Cargo numbers in the first two months of 2026 at the Port of Long Beach — which moved 1.6 million cargo units in January and February — were down 6% overall from the same period in 2025, a record year for the port.

But the volumes remained “positive” in February, with 767,525 twenty-foot equivalent units, POLB CEO Noel Hacegaba said on Wednesday, March 18 — a .03% increase from the same month in 2025.

“Cargo volumes at the Port of Long Beach remained positive in February,” Hacegaba said during his monthly Supply Chain Insight virtual media briefing. “Despite growing uncertainty fueled by the conflict in the Middle East, cargo continues to move fluidly, planned shipments are on schedule and the Port of Long Beach remains a safe harbor in the sea of trade and geopolitical uncertainty.”

While the port expects to see “a few flat months” early this year — which also reflects the recent Lunar New Year observances in China and elsewhere in Asia — it also anticipates a “bounce back” during the last six months of the year, Hacegaba said.

The outlook is similar to projections by the neighboring Port of Los Angeles.

The early 2026 numbers were reported at Hacegaba’s virtual news briefing this week, which also covered cargo flow impacts amid unrest in the Middle East and the current state of trade.
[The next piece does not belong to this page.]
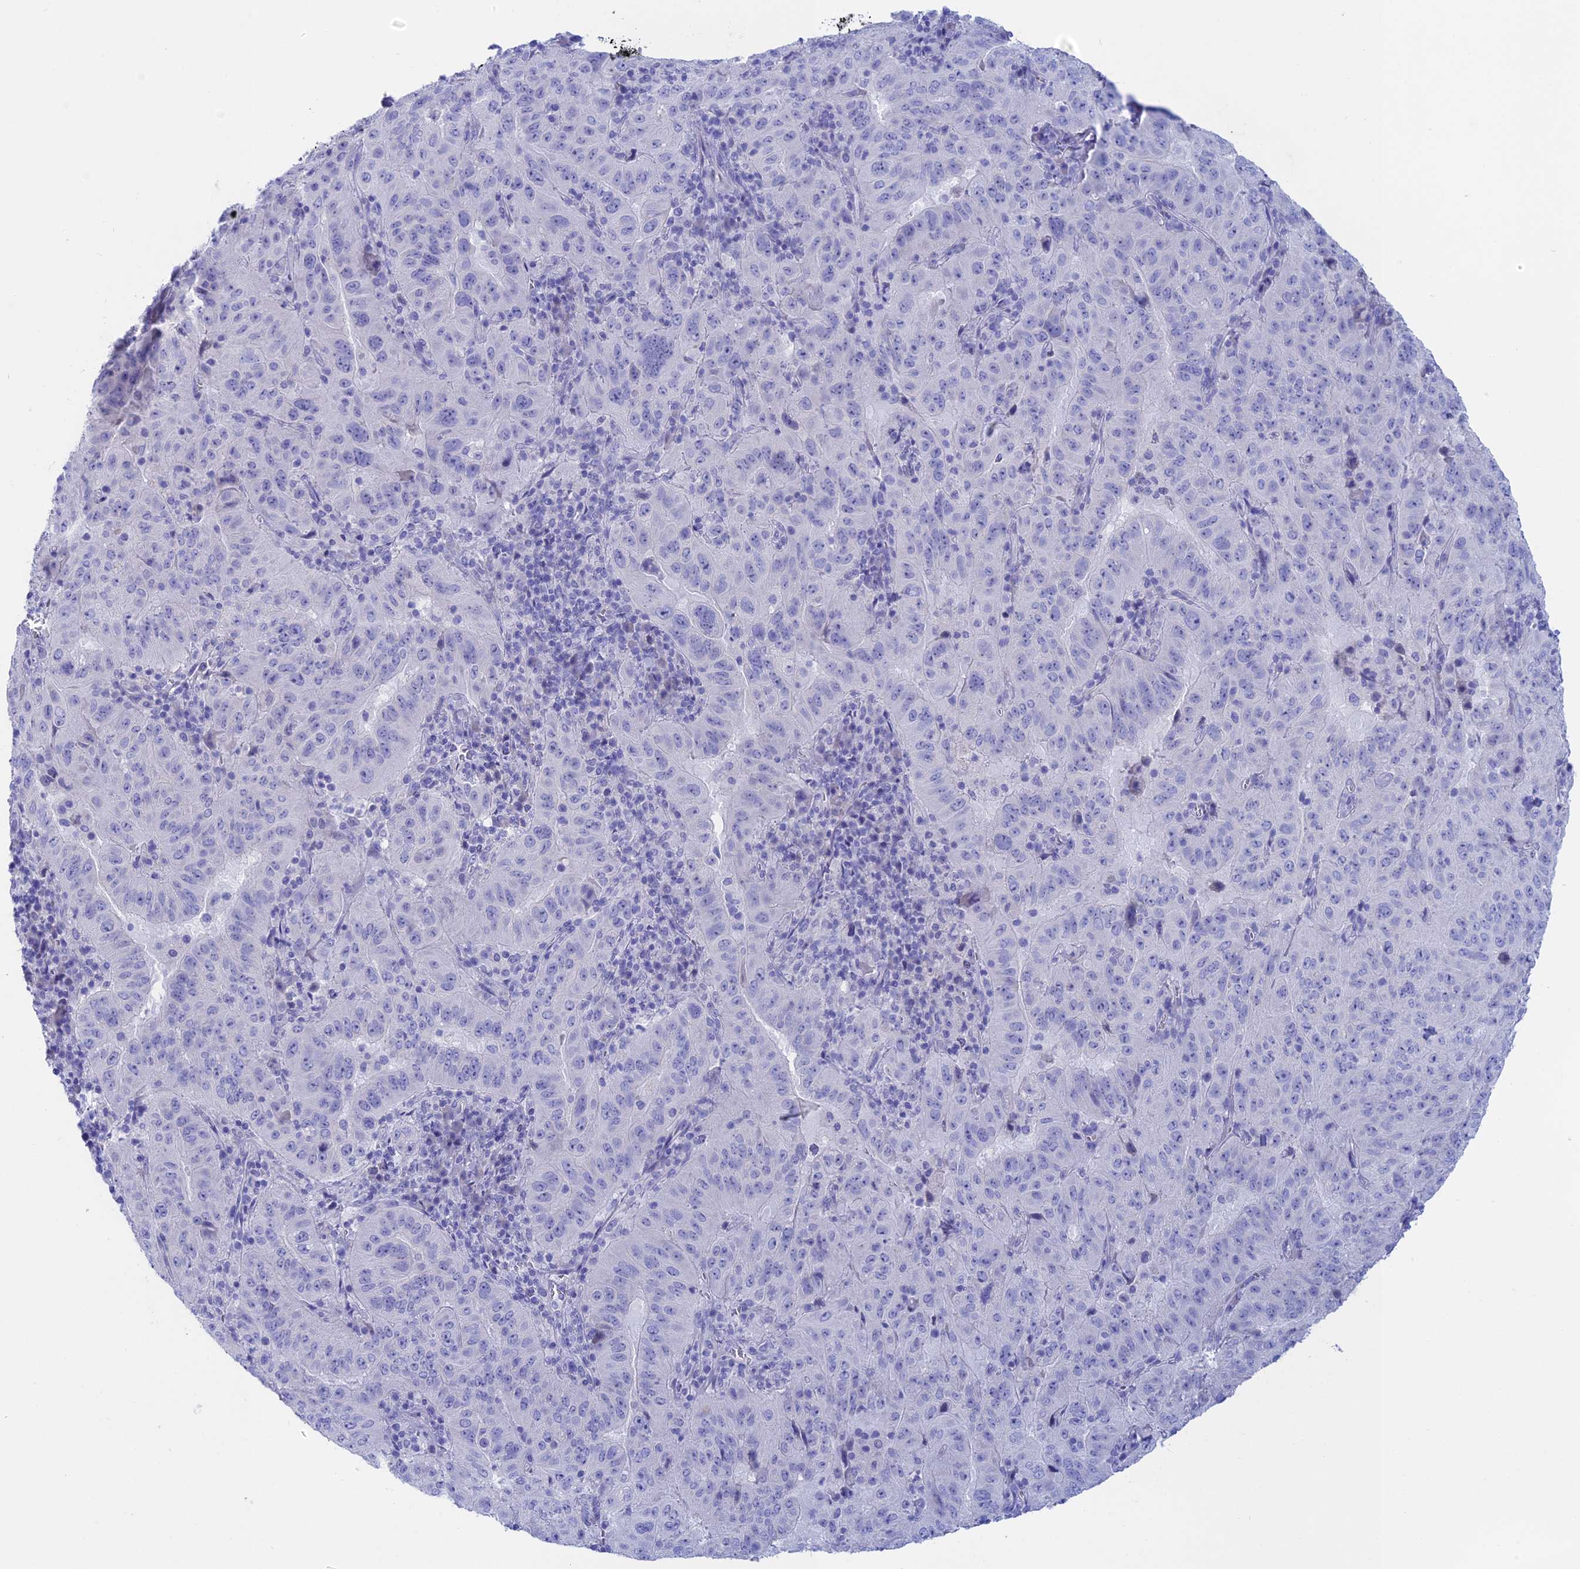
{"staining": {"intensity": "negative", "quantity": "none", "location": "none"}, "tissue": "pancreatic cancer", "cell_type": "Tumor cells", "image_type": "cancer", "snomed": [{"axis": "morphology", "description": "Adenocarcinoma, NOS"}, {"axis": "topography", "description": "Pancreas"}], "caption": "Immunohistochemistry image of pancreatic cancer stained for a protein (brown), which reveals no staining in tumor cells.", "gene": "BTBD19", "patient": {"sex": "male", "age": 63}}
The briefing focused largely on concerns in the shipping industry lately surrounding the war in Iran and other Mideast countries, and the effective closure of the Strait of Hormuz.

“Twenty percent of the world’s oil supply ships through the Strait of Hormuz,” Hacegaba said, which has been effectively closed to most commercial traffic since mid-March.

But, Hacegaba added, “at present, there are no impacts to operations in the San Pedro Bay.”

All terminals remain open and operating at the Port of Long Beach, he said.

Hacegaba told reporters Wednesday that the Port of Long Beach is closely following developments in the Middle East and the impact of last month’s Supreme Court ruling on the International Emergency Economic Powers Act, or IEEPA, which said about two-thirds of tariffs imposed last year were unconstitutional.

“The conflict in the Middle East has added more uncertainty to global trade,” Hacegaba said, “and triggered broad market conditions and reactions from parties across the supply chain.”

Still, Hacegaba added, the ongoing global turmoil sparked by the outbreak of hostilities in the Middle East “has far reaching impacts around the world” and “is sending tremors through the supply chain.”

He described global trade as akin to a “tightrope” that stretches across “geopolitical fault lines.”

And the longer the war goes on, he said, the more impacts will be felt in prices impacting consumers.

The Port of Long Beach currently sees only 1% of its petroleum coming in from Iran, Hacegaba said, with most oil that arrives on the West Coast coming from Alaska, Canada, Mexico and Colombia. But the costs, regardless, are going up for those products at the consumer level as a result of the unrest and disruptions, he said.

“The disruption at the Strait of Hormuz has already triggered a rapid rise in oil prices,” Hacegaba said. “When the price of oil goes up, the cost of shipping increases and consumers pay more at the gas pump and for many everyday goods.”

And as the price of gas for consumers goes up, Hacegaba added, it leaves less money to spend on other areas, thus affecting the overall U.S. economic outlook as well.

“Supply chains are feeling the shock waves,” he said. “It’s not just fuel that is affected.

Despite the higher gas prices, Hacegaba said, the port has not seen any impact to cargo movement since POLN mainly moves goods via the trans-Pacific trade route with Asia.

But global supply chains are interconnected, he said.

“If this conflict persists and continues to escalate,” Hacegaba said, “supply chains everywhere will have to navigate higher fuel and vessel operating costs and seek alternative shipping routes.”

In January, the Port of Long Beach began the new year as the nation’s busiest seaport, marking its second-busiest January on record, moving 847,765 twenty-foot equivalent units of cargo; that was down 11% from its January 2025 numbers — the port’s best in its 115-year history.

The Port of Los Angeles, meanwhile, processed 824,323 TEUs last month, marking the second-busiest February in that port’s history and an increase of 3% compared to last year.

“With so many developments affecting supply chains — from the conflict unfolding in the Middle East to the Supreme Court tariff ruling and broader trade policy shifts — there’s real uncertainty across the industry right now,” Seroka said in a written comment earlier this month. “Even so, manufacturing flows serving the United States continue to move, and we’re not seeing disruption to U.S.-bound cargo today.”